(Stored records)
★ ★ ★

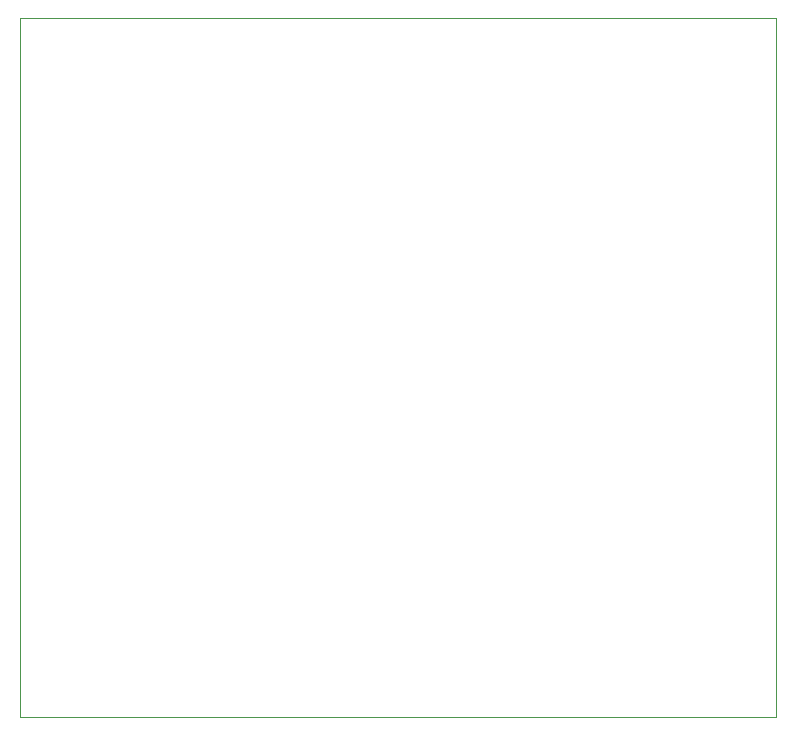
<source format=gbr>
G04 #@! TF.GenerationSoftware,KiCad,Pcbnew,(5.0.2)-1*
G04 #@! TF.CreationDate,2020-02-17T18:51:26+05:30*
G04 #@! TF.ProjectId,mosfet driver,6d6f7366-6574-4206-9472-697665722e6b,rev?*
G04 #@! TF.SameCoordinates,Original*
G04 #@! TF.FileFunction,Profile,NP*
%FSLAX46Y46*%
G04 Gerber Fmt 4.6, Leading zero omitted, Abs format (unit mm)*
G04 Created by KiCad (PCBNEW (5.0.2)-1) date 02/17/20 18:51:26*
%MOMM*%
%LPD*%
G01*
G04 APERTURE LIST*
%ADD10C,0.100000*%
G04 APERTURE END LIST*
D10*
X107696000Y-123190000D02*
X43688000Y-123190000D01*
X107696000Y-182372000D02*
X107696000Y-123190000D01*
X43688000Y-182372000D02*
X107696000Y-182372000D01*
X43688000Y-123190000D02*
X43688000Y-182372000D01*
M02*

</source>
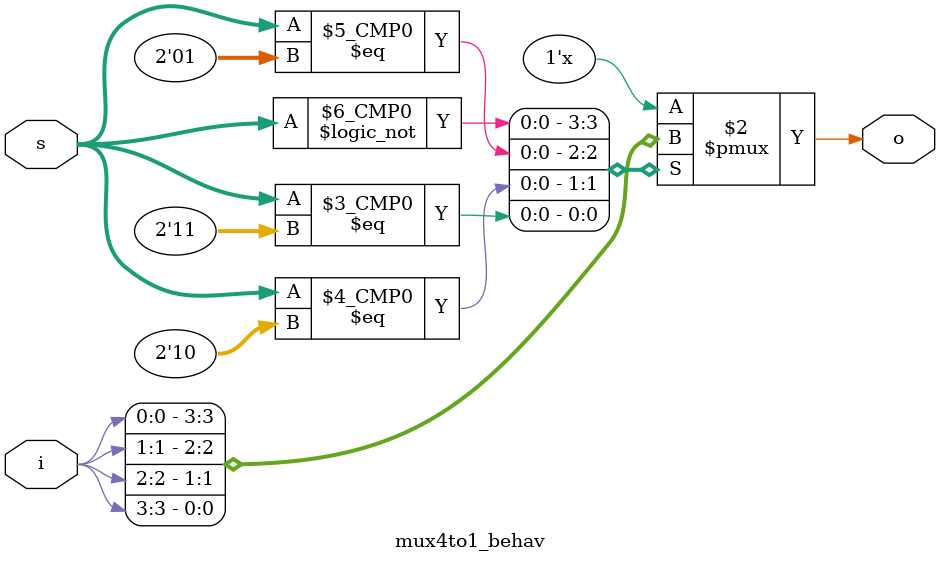
<source format=v>
module mux4to1_behav(input [3:0] i,
                    input [1:0] s,
                    output reg o);
always @(s or i)
begin
case (s)               
2'b00 : o = i[0];
2'b01 : o = i[1];
2'b10 : o = i[2];
2'b11 : o = i[3];
default : o = 1'bz;
endcase
end
endmodule

 

</source>
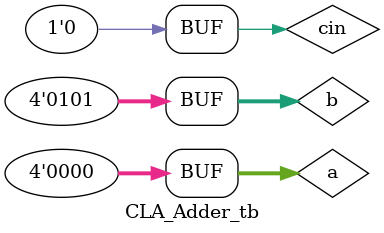
<source format=v>
`timescale 1ns/1ps

module CLA_Adder(a, b, cin, sum, cout);
	input [3:0] a, b;
	input cin;
	output [3:0] sum;
	output cout;
	wire p0, p1, p2, p3, g0, g1, g2, g3, c0, c1, c2, c3, c4;
	assign p0 = (a[0] ^ b[0]),
	p1 = (a[1] ^ b[1]),
	p2 = (a[2] ^ b[2]),
	p3 = (a[3] ^ b[3]);
	
	assign g0 = (a[0] & b[0]),
	g1 = (a[1] & b[1]),
	g2 = (a[2] & b[2]),
	g3 = (a[3] & b[3]);
	
	assign c0 = cin,
	c1 = g0 | (p0 & cin),
	c2 = g1 | (p1 & g0) | (p1 & p0 & cin),
	c3 = g2 | (p2 & g1) | (p2 & p1 & g0) | (p2 & p1 & p0 & cin),
	c4 = g3 | (p3 & g2) | (p3 & p2 & g1) | (p3 & p2 & p1 & g0) | (p3 & p2 & p1 & p0 & cin);
	
	assign sum[0] = p0 ^ c0,
	sum[1] = p1 ^ c1,
	sum[2] = p2 ^ c2,
	sum[3] = p3 ^ c3;
	
	assign cout = c4;
    
endmodule // ADDER

module CLA_Adder_tb; 
    reg [3:0] a, b;
    reg cin;
    wire [3:0] sum;
    wire cout;

    CLA_Adder add( .a(a), .b(b), .cin(cin), .sum(sum), .cout(cout));

    initial begin
        #0      a = 4'b0000; b = 4'b0000; cin = 0;
        #10     a = 4'b0000; b = 4'b0000; cin = 1;
        #10     a = 4'b0000; b = 4'b0001; cin = 0;
        #10     a = 4'b0000; b = 4'b0001; cin = 1;
        #10     a = 4'b0000; b = 4'b0010; cin = 0;
        #10     a = 4'b0000; b = 4'b0010; cin = 1;
        #10     a = 4'b0000; b = 4'b0011; cin = 0;
        #10     a = 4'b0000; b = 4'b0011; cin = 1;
        #10     a = 4'b0000; b = 4'b0100; cin = 0;
        #10     a = 4'b0000; b = 4'b0100; cin = 1;
        #10    a = 4'b0000; b = 4'b0101; cin = 0;
    end

    initial begin
        $monitor("%d: a=%b b=%b cin=%b sum=%b cout=%b",$time,a,b,cin,sum,cout);
    end
endmodule // CLAA Testbench

</source>
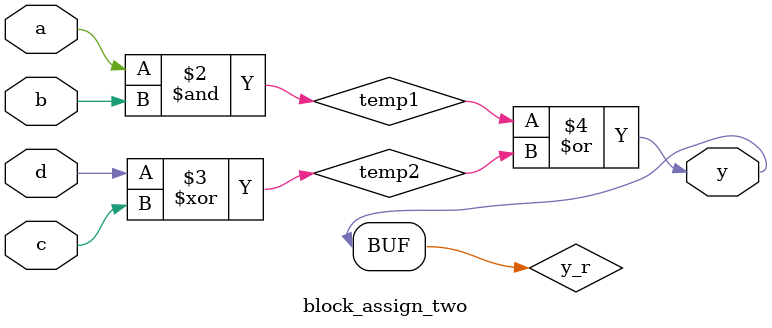
<source format=v>

module block_assign_two
        (
            input a,
            input b,
            input c,
            input d,
            
            output y        
        );
    
    reg temp1;
    reg temp2;
    reg y_r;
    
    assign y = y_r;
    
    always @(a, b, c, d)
    begin
        temp1 = a & b;
        temp2 = d ^ c;
        y_r = temp1 | temp2;
    end    
endmodule
// END OF block_assign_two.v FILE ***************************************************

    
   
</source>
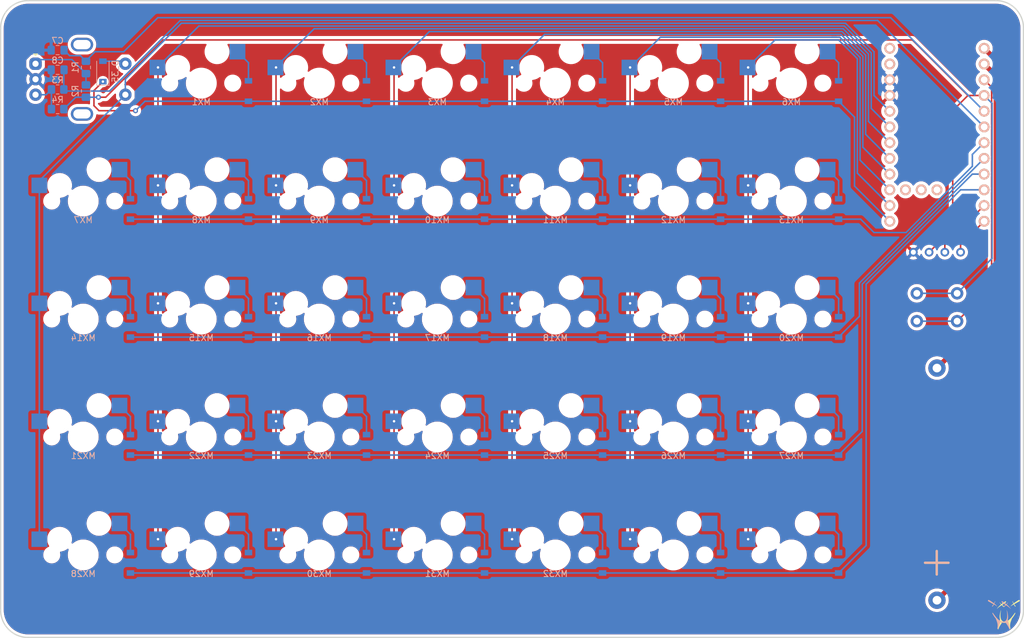
<source format=kicad_pcb>
(kicad_pcb (version 20211014) (generator pcbnew)

  (general
    (thickness 1.6)
  )

  (paper "A4")
  (layers
    (0 "F.Cu" signal)
    (31 "B.Cu" signal)
    (32 "B.Adhes" user "B.Adhesive")
    (33 "F.Adhes" user "F.Adhesive")
    (34 "B.Paste" user)
    (35 "F.Paste" user)
    (36 "B.SilkS" user "B.Silkscreen")
    (37 "F.SilkS" user "F.Silkscreen")
    (38 "B.Mask" user)
    (39 "F.Mask" user)
    (40 "Dwgs.User" user "User.Drawings")
    (41 "Cmts.User" user "User.Comments")
    (42 "Eco1.User" user "User.Eco1")
    (43 "Eco2.User" user "User.Eco2")
    (44 "Edge.Cuts" user)
    (45 "Margin" user)
    (46 "B.CrtYd" user "B.Courtyard")
    (47 "F.CrtYd" user "F.Courtyard")
    (48 "B.Fab" user)
    (49 "F.Fab" user)
    (50 "User.1" user)
    (51 "User.2" user)
    (52 "User.3" user)
    (53 "User.4" user)
    (54 "User.5" user)
    (55 "User.6" user)
    (56 "User.7" user)
    (57 "User.8" user)
    (58 "User.9" user)
  )

  (setup
    (stackup
      (layer "F.SilkS" (type "Top Silk Screen") (color "White"))
      (layer "F.Paste" (type "Top Solder Paste"))
      (layer "F.Mask" (type "Top Solder Mask") (color "Black") (thickness 0.01))
      (layer "F.Cu" (type "copper") (thickness 0.035))
      (layer "dielectric 1" (type "core") (thickness 1.51) (material "FR4") (epsilon_r 4.5) (loss_tangent 0.02))
      (layer "B.Cu" (type "copper") (thickness 0.035))
      (layer "B.Mask" (type "Bottom Solder Mask") (color "Black") (thickness 0.01))
      (layer "B.Paste" (type "Bottom Solder Paste"))
      (layer "B.SilkS" (type "Bottom Silk Screen") (color "White"))
      (copper_finish "None")
      (dielectric_constraints no)
    )
    (pad_to_mask_clearance 0)
    (pcbplotparams
      (layerselection 0x00010fc_ffffffff)
      (disableapertmacros false)
      (usegerberextensions false)
      (usegerberattributes true)
      (usegerberadvancedattributes true)
      (creategerberjobfile true)
      (svguseinch false)
      (svgprecision 6)
      (excludeedgelayer true)
      (plotframeref false)
      (viasonmask false)
      (mode 1)
      (useauxorigin false)
      (hpglpennumber 1)
      (hpglpenspeed 20)
      (hpglpendiameter 15.000000)
      (dxfpolygonmode true)
      (dxfimperialunits true)
      (dxfusepcbnewfont true)
      (psnegative false)
      (psa4output false)
      (plotreference true)
      (plotvalue true)
      (plotinvisibletext false)
      (sketchpadsonfab false)
      (subtractmaskfromsilk false)
      (outputformat 1)
      (mirror false)
      (drillshape 1)
      (scaleselection 1)
      (outputdirectory "")
    )
  )

  (net 0 "")
  (net 1 "Net-(BATT1-Pad1)")
  (net 2 "Net-(BATT1-Pad2)")
  (net 3 "VCC")
  (net 4 "Net-(R1-Pad2)")
  (net 5 "Net-(SW1-Pad2)")
  (net 6 "unconnected-(U1-Pad33)")
  (net 7 "unconnected-(U1-Pad32)")
  (net 8 "unconnected-(U1-Pad31)")
  (net 9 "Earth")
  (net 10 "unconnected-(U1-Pad2)")
  (net 11 "unconnected-(U1-Pad1)")
  (net 12 "row0")
  (net 13 "row1")
  (net 14 "row2")
  (net 15 "row3")
  (net 16 "row4")
  (net 17 "col1")
  (net 18 "col2")
  (net 19 "col3")
  (net 20 "col4")
  (net 21 "col5")
  (net 22 "col6")
  (net 23 "col0")
  (net 24 "Net-(OLED1-Pad3)")
  (net 25 "Net-(OLED1-Pad4)")
  (net 26 "Net-(D_1-Pad2)")
  (net 27 "Net-(D_2-Pad2)")
  (net 28 "Net-(D_3-Pad2)")
  (net 29 "Net-(D_4-Pad2)")
  (net 30 "Net-(R3-Pad1)")
  (net 31 "Net-(D_5-Pad2)")
  (net 32 "Net-(D_6-Pad2)")
  (net 33 "Net-(D_7-Pad2)")
  (net 34 "Net-(D_8-Pad2)")
  (net 35 "Net-(D_9-Pad2)")
  (net 36 "Net-(D_10-Pad2)")
  (net 37 "Net-(D_11-Pad2)")
  (net 38 "Net-(D_12-Pad2)")
  (net 39 "Net-(D_13-Pad2)")
  (net 40 "Net-(D_14-Pad2)")
  (net 41 "Net-(D_15-Pad2)")
  (net 42 "Net-(D_16-Pad2)")
  (net 43 "Net-(D_17-Pad2)")
  (net 44 "Net-(D_18-Pad2)")
  (net 45 "Net-(D_19-Pad2)")
  (net 46 "Net-(D_20-Pad2)")
  (net 47 "Net-(D_21-Pad2)")
  (net 48 "Net-(D_22-Pad2)")
  (net 49 "Net-(D_23-Pad2)")
  (net 50 "Net-(D_24-Pad2)")
  (net 51 "Net-(D_25-Pad2)")
  (net 52 "Net-(D_26-Pad2)")
  (net 53 "Net-(D_27-Pad2)")
  (net 54 "Net-(D_28-Pad2)")
  (net 55 "Net-(D_29-Pad2)")
  (net 56 "Net-(D_30-Pad2)")
  (net 57 "Net-(D_31-Pad2)")
  (net 58 "Net-(D_32-Pad2)")
  (net 59 "Net-(D_33-Pad2)")
  (net 60 "Net-(D_34-Pad2)")
  (net 61 "P0.31")
  (net 62 "P0.29")
  (net 63 "Net-(RE1-PadS2)")

  (footprint "MX_Only:MXOnly-1U-Hotswap-NoLED" (layer "F.Cu") (at 135.89 123.19))

  (footprint "MX_Only:MXOnly-1U-Hotswap-NoLED" (layer "F.Cu") (at 97.79 123.19))

  (footprint "MX_Only:MXOnly-1U-Hotswap-NoLED" (layer "F.Cu") (at 59.69 104.14))

  (footprint "MX_Only:MXOnly-1U-Hotswap-NoLED" (layer "F.Cu") (at 116.84 66.04))

  (footprint "Logos:Logo" (layer "F.Cu") (at 189.865 132.715))

  (footprint "yuchi_kbd_lib:OLED_4Pin" (layer "F.Cu") (at 178.425 74.295))

  (footprint "MX_Only:MXOnly-1U-Hotswap-NoLED" (layer "F.Cu") (at 78.74 123.19))

  (footprint "MX_Only:MXOnly-1U-Hotswap-NoLED" (layer "F.Cu") (at 78.74 85.09))

  (footprint "MX_Only:MXOnly-1U-Hotswap-NoLED" (layer "F.Cu") (at 135.89 104.14))

  (footprint "MX_Only:MXOnly-1U-Hotswap-NoLED" (layer "F.Cu") (at 135.89 66.04))

  (footprint "MX_Only:MXOnly-1U-Hotswap-NoLED" (layer "F.Cu") (at 154.94 46.99))

  (footprint "MX_Only:MXOnly-1U-Hotswap-NoLED" (layer "F.Cu") (at 154.94 104.14))

  (footprint "MX_Only:MXOnly-1U-Hotswap-NoLED" (layer "F.Cu") (at 154.94 85.09))

  (footprint "MX_Only:MXOnly-1U-Hotswap-NoLED" (layer "F.Cu") (at 40.64 85.09))

  (footprint "MX_Only:MXOnly-1U-Hotswap-NoLED" (layer "F.Cu") (at 116.84 104.14))

  (footprint "Rotary_Encoder:RotaryEncoder_Alps_EC11E-Switch_Vertical_H20mm" (layer "F.Cu") (at 32.94 43.855))

  (footprint "MX_Only:MXOnly-1U-Hotswap-NoLED" (layer "F.Cu")
    (tedit 62CDD24B) (tstamp 7b3882ef-296f-4b96-97a8-9987c324052b)
    (at 40.64 104.14)
    (property "Sheetfile" "mk_01_LHS.kicad_sch")
    (property "Sheetname" "")
    (path "/230fe65a-e976-4937-9cfd-41426b75126f")
    (attr smd)
    (fp_text reference "MX21" (at 0 3.048) (layer "B.CrtYd")
      (effects (font (size 1 1) (thickness 0.15)) (justify mirror))
      (tstamp d5e291de-5531-4b87-808a-2bb7376e4103)
    )
    (fp_text value "MX-NoLED" (at 0 -7.9375) (layer "Dwgs.User")
      (effects (font (size 1 1) (thickness 0.15)))
      (tstamp 0a28ba64-4b3c-4a54-befa-aeff15d1eddb)
    )
    (fp_text user "${REFERENCE}" (at 0 3.048) (layer "B.SilkS")
      (effects (font (size 1 1) (thickness 0.15)) (justify mirror))
      (tstamp 87348f63-a076-4e9e-9f72-be1dfde7ae5f)
    )
    (fp_line (start -5 -7) (end -7 -7) (layer "Dwgs.User") (width 0.15) (tstamp 07a2fd76-b44e-4cf8-9e1c-199d40f3077d))
    (fp_line (start 5 7) (end 7 7) (layer "Dwgs.User") (width 0.15) (tstamp 150dd5c3-0b3a-4107-b5b5-bbc2dd9d585d))
    (fp_line (start -9.525 -9.525) (end 9.525 -9.525) (layer "Dwgs.User") (width 0.15) (tstamp 15f17bc5-f09a-44f1-be47-954efe2f8fe2))
    (fp_line (start 9.525 9.525) (end -9.525 9.525) (layer "Dwgs.User") (width 0.15) (tstamp 1ff25d0f-caca-456b-a62d-fb51e270f7b3))
    (fp_line (start 9.525 -9.525) (end 9.525 9.525) (layer "Dwgs.User") (width 0.15) (tstamp 3fa08bb3-73bc-4792-893f-49b42facbffa))
    (fp_line (start 7 -7) (end 7 -5) (layer "Dwgs.User") (width 0.15) (tstamp 5003dc20-5563-43c4-b1b3-5f556cd26bbb))
    (fp_line (start -9.525 9.525) (end -9.525 -9.525) (layer "Dwgs.User") (width 0.15) (tstamp 5837deb3-688b-4f70-9362-463ff25c3e55))
    (fp_line (start -7 -7) (end -7 -5) (layer "Dwgs.User") (width 0.15) (tstamp 6d1effc1-6e8c-46ac-86
... [1816086 chars truncated]
</source>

★ ★ ★

● **Problem description**:
The output should be exactly the lines above from the line containing "c2 = g1 | (p1" to the line containing "sum[3] = p3 ^ c3;", inclusive, with no other lines.

● **Task output**:
	c2 = g1 | (p1 & g0) | (p1 & p0 & cin),
	c3 = g2 | (p2 & g1) | (p2 & p1 & g0) | (p2 & p1 & p0 & cin),
	c4 = g3 | (p3 & g2) | (p3 & p2 & g1) | (p3 & p2 & p1 & g0) | (p3 & p2 & p1 & p0 & cin);
	
	assign sum[0] = p0 ^ c0,
	sum[1] = p1 ^ c1,
	sum[2] = p2 ^ c2,
	sum[3] = p3 ^ c3;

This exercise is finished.